- _Exercise description_: Please write out all of the records below exactly as they appear.

---------- Extracted material ----------

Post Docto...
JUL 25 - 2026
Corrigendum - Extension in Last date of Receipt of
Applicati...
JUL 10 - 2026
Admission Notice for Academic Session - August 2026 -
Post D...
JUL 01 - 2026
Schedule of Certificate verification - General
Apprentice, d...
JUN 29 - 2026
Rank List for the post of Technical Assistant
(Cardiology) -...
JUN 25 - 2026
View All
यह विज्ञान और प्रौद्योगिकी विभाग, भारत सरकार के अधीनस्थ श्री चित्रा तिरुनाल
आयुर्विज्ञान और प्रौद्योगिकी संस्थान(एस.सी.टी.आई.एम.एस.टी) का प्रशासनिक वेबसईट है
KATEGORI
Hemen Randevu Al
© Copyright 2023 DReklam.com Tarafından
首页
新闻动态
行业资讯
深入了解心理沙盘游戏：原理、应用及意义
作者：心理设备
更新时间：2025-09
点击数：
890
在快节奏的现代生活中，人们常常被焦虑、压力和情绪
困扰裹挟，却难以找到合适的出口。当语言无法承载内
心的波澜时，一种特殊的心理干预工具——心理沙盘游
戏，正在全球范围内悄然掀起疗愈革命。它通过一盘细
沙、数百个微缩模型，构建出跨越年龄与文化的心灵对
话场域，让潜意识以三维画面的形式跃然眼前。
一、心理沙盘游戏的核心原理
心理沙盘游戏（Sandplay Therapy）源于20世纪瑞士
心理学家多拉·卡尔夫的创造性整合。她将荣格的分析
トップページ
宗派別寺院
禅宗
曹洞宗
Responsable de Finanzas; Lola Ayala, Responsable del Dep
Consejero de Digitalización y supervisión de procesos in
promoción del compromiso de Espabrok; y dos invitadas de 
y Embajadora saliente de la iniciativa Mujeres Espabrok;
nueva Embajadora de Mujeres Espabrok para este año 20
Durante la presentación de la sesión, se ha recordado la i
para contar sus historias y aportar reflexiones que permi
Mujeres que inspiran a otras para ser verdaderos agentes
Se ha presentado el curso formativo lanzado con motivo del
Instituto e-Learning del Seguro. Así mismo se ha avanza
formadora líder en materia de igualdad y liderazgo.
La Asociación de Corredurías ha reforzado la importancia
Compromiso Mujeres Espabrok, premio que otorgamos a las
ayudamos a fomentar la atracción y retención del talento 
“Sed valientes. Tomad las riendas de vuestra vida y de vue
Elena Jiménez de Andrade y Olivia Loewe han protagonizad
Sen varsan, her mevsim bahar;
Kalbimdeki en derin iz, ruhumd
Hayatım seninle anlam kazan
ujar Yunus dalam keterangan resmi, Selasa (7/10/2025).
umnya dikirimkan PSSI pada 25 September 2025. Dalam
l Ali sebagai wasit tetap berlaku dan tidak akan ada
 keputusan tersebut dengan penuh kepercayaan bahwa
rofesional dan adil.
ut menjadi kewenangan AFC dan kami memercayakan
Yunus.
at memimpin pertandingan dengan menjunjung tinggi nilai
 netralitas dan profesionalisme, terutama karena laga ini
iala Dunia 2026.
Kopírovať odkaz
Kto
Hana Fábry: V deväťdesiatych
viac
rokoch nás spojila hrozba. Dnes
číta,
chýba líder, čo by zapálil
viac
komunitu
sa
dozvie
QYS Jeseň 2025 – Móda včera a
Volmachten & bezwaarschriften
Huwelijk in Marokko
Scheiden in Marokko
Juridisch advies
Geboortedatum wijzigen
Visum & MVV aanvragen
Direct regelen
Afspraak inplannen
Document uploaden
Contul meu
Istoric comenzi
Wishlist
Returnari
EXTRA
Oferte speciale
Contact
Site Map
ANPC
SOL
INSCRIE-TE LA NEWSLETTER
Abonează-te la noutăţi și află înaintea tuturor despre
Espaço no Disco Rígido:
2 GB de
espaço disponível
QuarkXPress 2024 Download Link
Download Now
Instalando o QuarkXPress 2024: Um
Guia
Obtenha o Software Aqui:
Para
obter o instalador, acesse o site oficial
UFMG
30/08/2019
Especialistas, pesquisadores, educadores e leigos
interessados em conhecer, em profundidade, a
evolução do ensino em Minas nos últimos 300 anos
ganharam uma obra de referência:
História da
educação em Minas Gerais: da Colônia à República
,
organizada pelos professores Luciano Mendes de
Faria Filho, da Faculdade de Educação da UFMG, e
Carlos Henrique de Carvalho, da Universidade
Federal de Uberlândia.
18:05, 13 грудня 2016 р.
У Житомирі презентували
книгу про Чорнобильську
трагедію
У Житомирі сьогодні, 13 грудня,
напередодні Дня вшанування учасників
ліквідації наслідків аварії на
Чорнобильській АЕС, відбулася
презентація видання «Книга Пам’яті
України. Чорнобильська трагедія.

----------

- _Result_:
Post Docto...
JUL 25 - 2026
Corrigendum - Extension in Last date of Receipt of
Applicati...
JUL 10 - 2026
Admission Notice for Academic Session - August 2026 -
Post D...
JUL 01 - 2026
Schedule of Certificate verification - General
Apprentice, d...
JUN 29 - 2026
Rank List for the post of Technical Assistant
(Cardiology) -...
JUN 25 - 2026
View All
यह विज्ञान और प्रौद्योगिकी विभाग, भारत सरकार के अधीनस्थ श्री चित्रा तिरुनाल
आयुर्विज्ञान और प्रौद्योगिकी संस्थान(एस.सी.टी.आई.एम.एस.टी) का प्रशासनिक वेबसईट है
KATEGORI
Hemen Randevu Al
© Copyright 2023 DReklam.com Tarafından
首页
新闻动态
行业资讯
深入了解心理沙盘游戏：原理、应用及意义
作者：心理设备
更新时间：2025-09
点击数：
890
在快节奏的现代生活中，人们常常被焦虑、压力和情绪
困扰裹挟，却难以找到合适的出口。当语言无法承载内
心的波澜时，一种特殊的心理干预工具——心理沙盘游
戏，正在全球范围内悄然掀起疗愈革命。它通过一盘细
沙、数百个微缩模型，构建出跨越年龄与文化的心灵对
话场域，让潜意识以三维画面的形式跃然眼前。
一、心理沙盘游戏的核心原理
心理沙盘游戏（Sandplay Therapy）源于20世纪瑞士
心理学家多拉·卡尔夫的创造性整合。她将荣格的分析
トップページ
宗派別寺院
禅宗
曹洞宗
Responsable de Finanzas; Lola Ayala, Responsable del Dep
Consejero de Digitalización y supervisión de procesos in
promoción del compromiso de Espabrok; y dos invitadas de 
y Embajadora saliente de la iniciativa Mujeres Espabrok;
nueva Embajadora de Mujeres Espabrok para este año 20
Durante la presentación de la sesión, se ha recordado la i
para contar sus historias y aportar reflexiones que permi
Mujeres que inspiran a otras para ser verdaderos agentes
Se ha presentado el curso formativo lanzado con motivo del
Instituto e-Learning del Seguro. Así mismo se ha avanza
formadora líder en materia de igualdad y liderazgo.
La Asociación de Corredurías ha reforzado la importancia
Compromiso Mujeres Espabrok, premio que otorgamos a las
ayudamos a fomentar la atracción y retención del talento 
“Sed valientes. Tomad las riendas de vuestra vida y de vue
Elena Jiménez de Andrade y Olivia Loewe han protagonizad
Sen varsan, her mevsim bahar;
Kalbimdeki en derin iz, ruhumd
Hayatım seninle anlam kazan
ujar Yunus dalam keterangan resmi, Selasa (7/10/2025).
umnya dikirimkan PSSI pada 25 September 2025. Dalam
l Ali sebagai wasit tetap berlaku dan tidak akan ada
 keputusan tersebut dengan penuh kepercayaan bahwa
rofesional dan adil.
ut menjadi kewenangan AFC dan kami memercayakan
Yunus.
at memimpin pertandingan dengan menjunjung tinggi nilai
 netralitas dan profesionalisme, terutama karena laga ini
iala Dunia 2026.
Kopírovať odkaz
Kto
Hana Fábry: V deväťdesiatych
viac
rokoch nás spojila hrozba. Dnes
číta,
chýba líder, čo by zapálil
viac
komunitu
sa
dozvie
QYS Jeseň 2025 – Móda včera a
Volmachten & bezwaarschriften
Huwelijk in Marokko
Scheiden in Marokko
Juridisch advies
Geboortedatum wijzigen
Visum & MVV aanvragen
Direct regelen
Afspraak inplannen
Document uploaden
Contul meu
Istoric comenzi
Wishlist
Returnari
EXTRA
Oferte speciale
Contact
Site Map
ANPC
SOL
INSCRIE-TE LA NEWSLETTER
Abonează-te la noutăţi și află înaintea tuturor despre
Espaço no Disco Rígido:
2 GB de
espaço disponível
QuarkXPress 2024 Download Link
Download Now
Instalando o QuarkXPress 2024: Um
Guia
Obtenha o Software Aqui:
Para
obter o instalador, acesse o site oficial
UFMG
30/08/2019
Especialistas, pesquisadores, educadores e leigos
interessados em conhecer, em profundidade, a
evolução do ensino em Minas nos últimos 300 anos
ganharam uma obra de referência:
História da
educação em Minas Gerais: da Colônia à República
,
organizada pelos professores Luciano Mendes de
Faria Filho, da Faculdade de Educação da UFMG, e
Carlos Henrique de Carvalho, da Universidade
Federal de Uberlândia.
18:05, 13 грудня 2016 р.
У Житомирі презентували
книгу про Чорнобильську
трагедію
У Житомирі сьогодні, 13 грудня,
напередодні Дня вшанування учасників
ліквідації наслідків аварії на
Чорнобильській АЕС, відбулася
презентація видання «Книга Пам’яті
України. Чорнобильська трагедія.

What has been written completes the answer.